» **THE TASK**: Could you find each line of the data below that contains the word "mesh" and copy those lines?
[PROVIDED MATERIAL Boundary: Start]
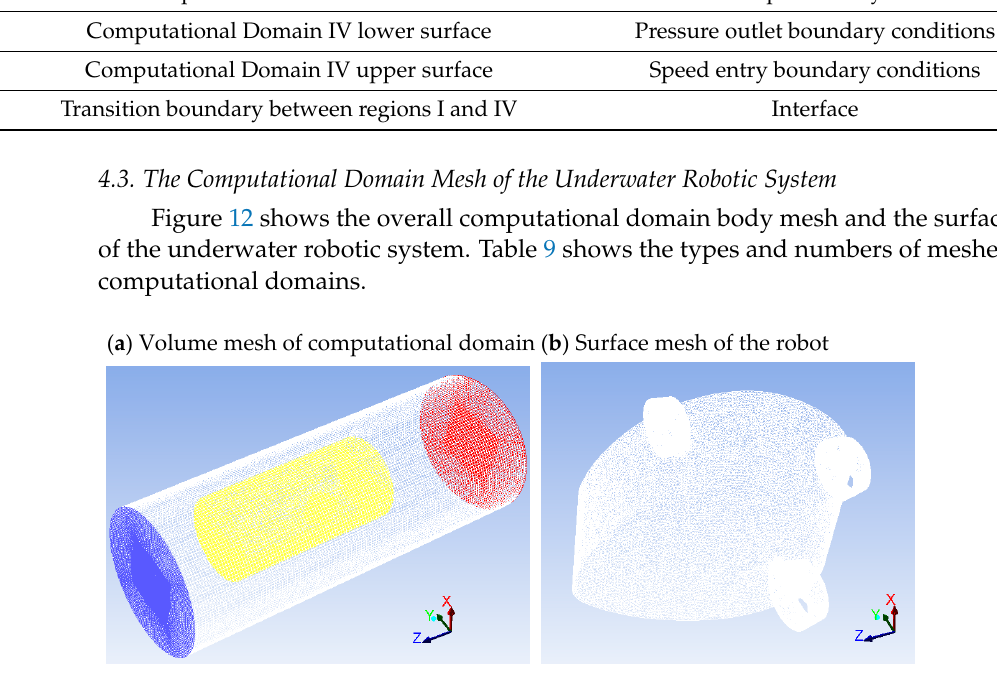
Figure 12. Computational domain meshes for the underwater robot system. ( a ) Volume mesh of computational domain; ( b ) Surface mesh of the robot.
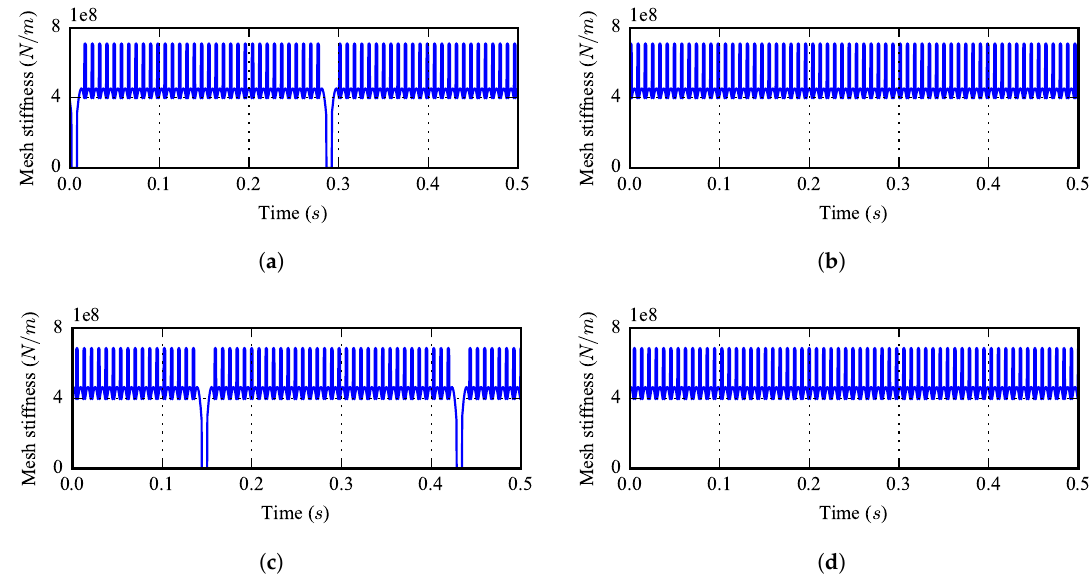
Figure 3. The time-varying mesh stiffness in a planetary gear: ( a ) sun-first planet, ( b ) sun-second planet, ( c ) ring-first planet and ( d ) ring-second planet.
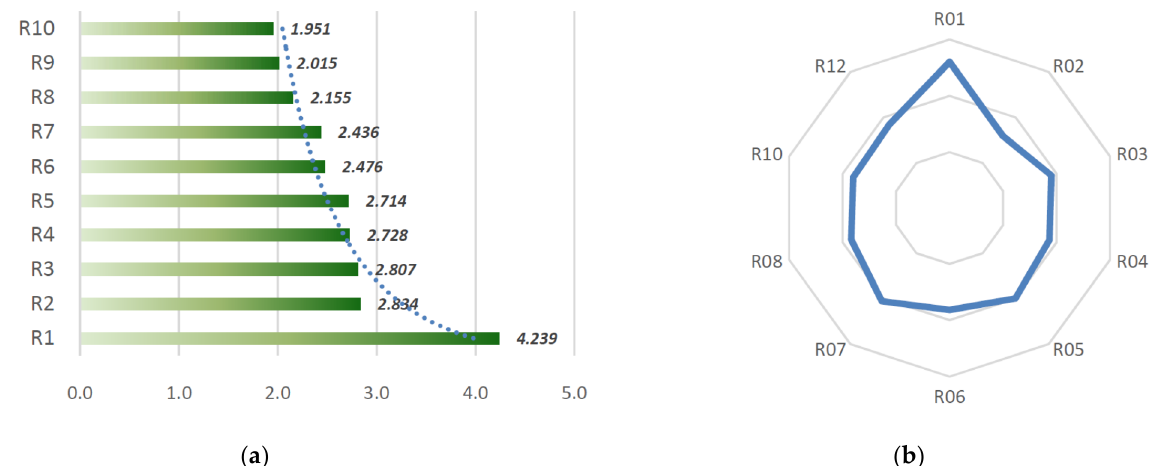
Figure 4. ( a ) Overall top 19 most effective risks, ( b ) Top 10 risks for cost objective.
[PROVIDED MATERIAL Boundary: End]
[PROVIDED MATERIAL Boundary: Start]
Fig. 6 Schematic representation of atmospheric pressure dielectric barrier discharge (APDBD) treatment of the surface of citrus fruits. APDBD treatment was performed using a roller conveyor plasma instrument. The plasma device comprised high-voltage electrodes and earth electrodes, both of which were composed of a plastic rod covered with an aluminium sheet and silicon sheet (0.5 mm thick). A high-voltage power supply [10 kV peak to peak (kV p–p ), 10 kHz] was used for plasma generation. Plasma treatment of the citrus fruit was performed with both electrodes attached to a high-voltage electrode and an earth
[PROVIDED MATERIAL Boundary: End]
» **TASK OUTPUT**:
Figure 12. Computational domain meshes for the underwater robot system. ( a ) Volume mesh of computational domain; ( b ) Surface mesh of the robot.
Figure 3. The time-varying mesh stiffness in a planetary gear: ( a ) sun-first planet, ( b ) sun-second planet, ( c ) ring-first planet and ( d ) ring-second planet.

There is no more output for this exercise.